--- BEGIN ---

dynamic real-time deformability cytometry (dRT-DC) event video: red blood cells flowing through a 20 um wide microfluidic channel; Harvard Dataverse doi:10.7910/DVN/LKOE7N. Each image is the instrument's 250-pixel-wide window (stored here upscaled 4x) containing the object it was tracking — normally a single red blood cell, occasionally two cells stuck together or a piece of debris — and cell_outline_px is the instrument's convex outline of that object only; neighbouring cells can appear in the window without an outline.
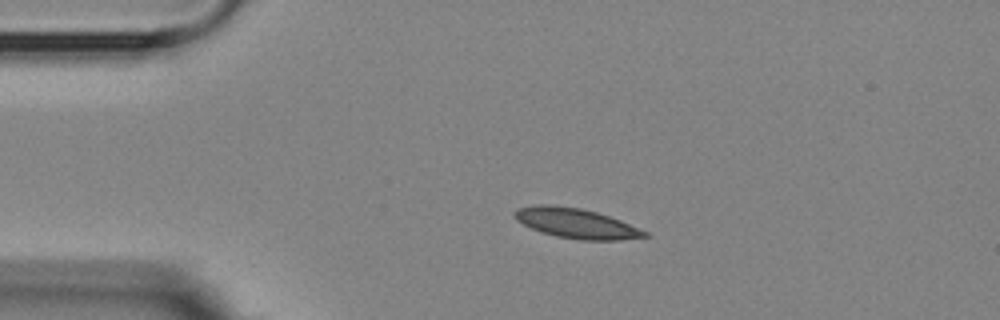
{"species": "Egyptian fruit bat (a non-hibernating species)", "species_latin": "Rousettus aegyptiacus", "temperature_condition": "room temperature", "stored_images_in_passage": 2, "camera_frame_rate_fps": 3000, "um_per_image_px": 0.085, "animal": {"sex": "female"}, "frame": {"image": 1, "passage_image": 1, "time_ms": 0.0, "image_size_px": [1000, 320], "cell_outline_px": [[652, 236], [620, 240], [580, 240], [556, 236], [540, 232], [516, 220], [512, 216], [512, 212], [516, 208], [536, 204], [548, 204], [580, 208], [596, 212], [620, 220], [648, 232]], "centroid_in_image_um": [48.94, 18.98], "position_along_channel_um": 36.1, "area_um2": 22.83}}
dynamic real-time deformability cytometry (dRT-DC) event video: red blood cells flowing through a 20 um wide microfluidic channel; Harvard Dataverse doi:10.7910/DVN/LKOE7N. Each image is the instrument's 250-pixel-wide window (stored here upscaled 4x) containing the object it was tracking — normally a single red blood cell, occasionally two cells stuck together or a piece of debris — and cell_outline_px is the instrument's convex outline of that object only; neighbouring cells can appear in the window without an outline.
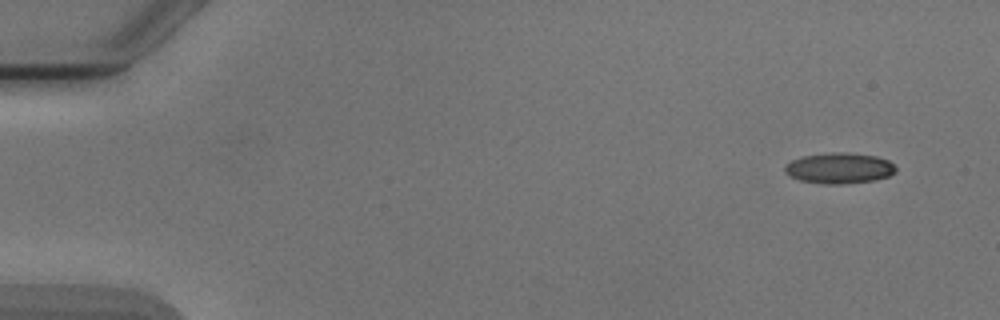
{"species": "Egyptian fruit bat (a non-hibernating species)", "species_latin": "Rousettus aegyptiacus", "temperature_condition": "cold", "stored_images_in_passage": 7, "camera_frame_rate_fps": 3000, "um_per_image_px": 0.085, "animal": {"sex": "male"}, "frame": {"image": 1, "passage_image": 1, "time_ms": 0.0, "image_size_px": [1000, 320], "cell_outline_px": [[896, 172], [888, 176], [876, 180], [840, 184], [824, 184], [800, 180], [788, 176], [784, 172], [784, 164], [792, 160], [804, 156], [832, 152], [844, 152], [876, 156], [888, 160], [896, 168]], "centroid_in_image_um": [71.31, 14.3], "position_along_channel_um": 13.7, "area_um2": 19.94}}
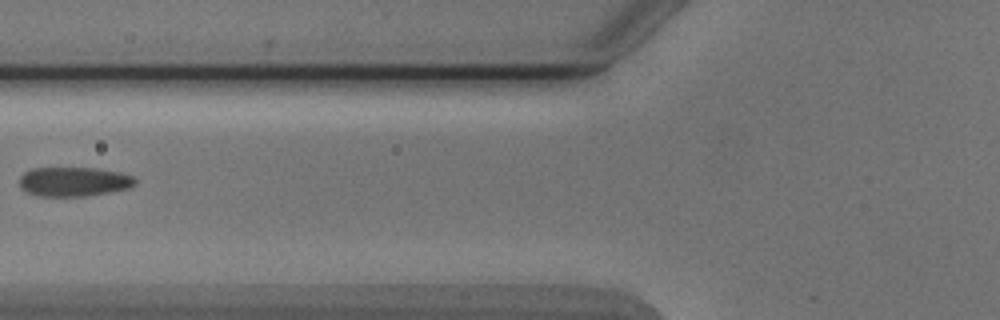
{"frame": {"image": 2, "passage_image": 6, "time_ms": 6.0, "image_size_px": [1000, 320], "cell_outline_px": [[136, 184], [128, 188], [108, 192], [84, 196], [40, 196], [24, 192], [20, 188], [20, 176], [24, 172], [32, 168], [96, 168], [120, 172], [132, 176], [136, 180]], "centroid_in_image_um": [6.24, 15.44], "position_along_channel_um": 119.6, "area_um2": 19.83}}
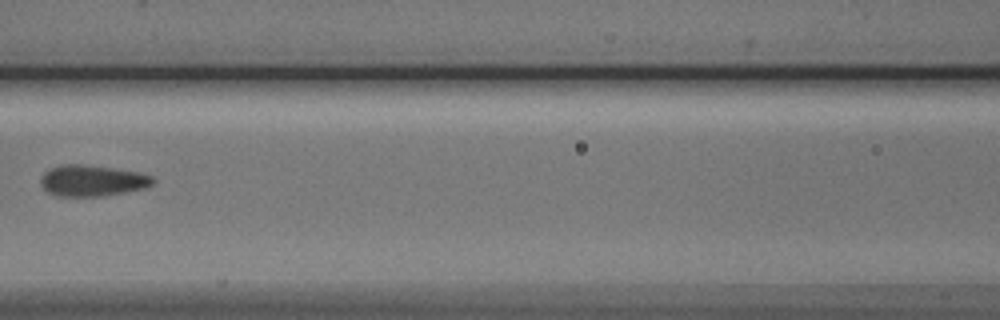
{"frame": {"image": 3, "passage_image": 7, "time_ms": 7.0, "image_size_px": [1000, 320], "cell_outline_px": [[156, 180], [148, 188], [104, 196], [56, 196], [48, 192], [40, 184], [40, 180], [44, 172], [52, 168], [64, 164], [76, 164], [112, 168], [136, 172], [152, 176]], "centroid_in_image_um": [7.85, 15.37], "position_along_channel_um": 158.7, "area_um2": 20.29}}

--- END ---

GOAL
Reproduce the listing above exactly, excluding all pictures.

REPLY
dynamic real-time deformability cytometry (dRT-DC) event video: red blood cells flowing through a 20 um wide microfluidic channel; Harvard Dataverse doi:10.7910/DVN/LKOE7N. Each image is the instrument's 250-pixel-wide window (stored here upscaled 4x) containing the object it was tracking — normally a single red blood cell, occasionally two cells stuck together or a piece of debris — and cell_outline_px is the instrument's convex outline of that object only; neighbouring cells can appear in the window without an outline.
{"species": "Egyptian fruit bat (a non-hibernating species)", "species_latin": "Rousettus aegyptiacus", "temperature_condition": "room temperature", "stored_images_in_passage": 2, "camera_frame_rate_fps": 3000, "um_per_image_px": 0.085, "animal": {"sex": "female"}, "frame": {"image": 1, "passage_image": 1, "time_ms": 0.0, "image_size_px": [1000, 320], "cell_outline_px": [[652, 236], [620, 240], [580, 240], [556, 236], [540, 232], [516, 220], [512, 216], [512, 212], [516, 208], [536, 204], [548, 204], [580, 208], [596, 212], [620, 220], [648, 232]], "centroid_in_image_um": [48.94, 18.98], "position_along_channel_um": 36.1, "area_um2": 22.83}}
dynamic real-time deformability cytometry (dRT-DC) event video: red blood cells flowing through a 20 um wide microfluidic channel; Harvard Dataverse doi:10.7910/DVN/LKOE7N. Each image is the instrument's 250-pixel-wide window (stored here upscaled 4x) containing the object it was tracking — normally a single red blood cell, occasionally two cells stuck together or a piece of debris — and cell_outline_px is the instrument's convex outline of that object only; neighbouring cells can appear in the window without an outline.
{"species": "Egyptian fruit bat (a non-hibernating species)", "species_latin": "Rousettus aegyptiacus", "temperature_condition": "cold", "stored_images_in_passage": 7, "camera_frame_rate_fps": 3000, "um_per_image_px": 0.085, "animal": {"sex": "male"}, "frame": {"image": 1, "passage_image": 1, "time_ms": 0.0, "image_size_px": [1000, 320], "cell_outline_px": [[896, 172], [888, 176], [876, 180], [840, 184], [824, 184], [800, 180], [788, 176], [784, 172], [784, 164], [792, 160], [804, 156], [832, 152], [844, 152], [876, 156], [888, 160], [896, 168]], "centroid_in_image_um": [71.31, 14.3], "position_along_channel_um": 13.7, "area_um2": 19.94}}
{"frame": {"image": 2, "passage_image": 6, "time_ms": 6.0, "image_size_px": [1000, 320], "cell_outline_px": [[136, 184], [128, 188], [108, 192], [84, 196], [40, 196], [24, 192], [20, 188], [20, 176], [24, 172], [32, 168], [96, 168], [120, 172], [132, 176], [136, 180]], "centroid_in_image_um": [6.24, 15.44], "position_along_channel_um": 119.6, "area_um2": 19.83}}
{"frame": {"image": 3, "passage_image": 7, "time_ms": 7.0, "image_size_px": [1000, 320], "cell_outline_px": [[156, 180], [148, 188], [104, 196], [56, 196], [48, 192], [40, 184], [40, 180], [44, 172], [52, 168], [64, 164], [76, 164], [112, 168], [136, 172], [152, 176]], "centroid_in_image_um": [7.85, 15.37], "position_along_channel_um": 158.7, "area_um2": 20.29}}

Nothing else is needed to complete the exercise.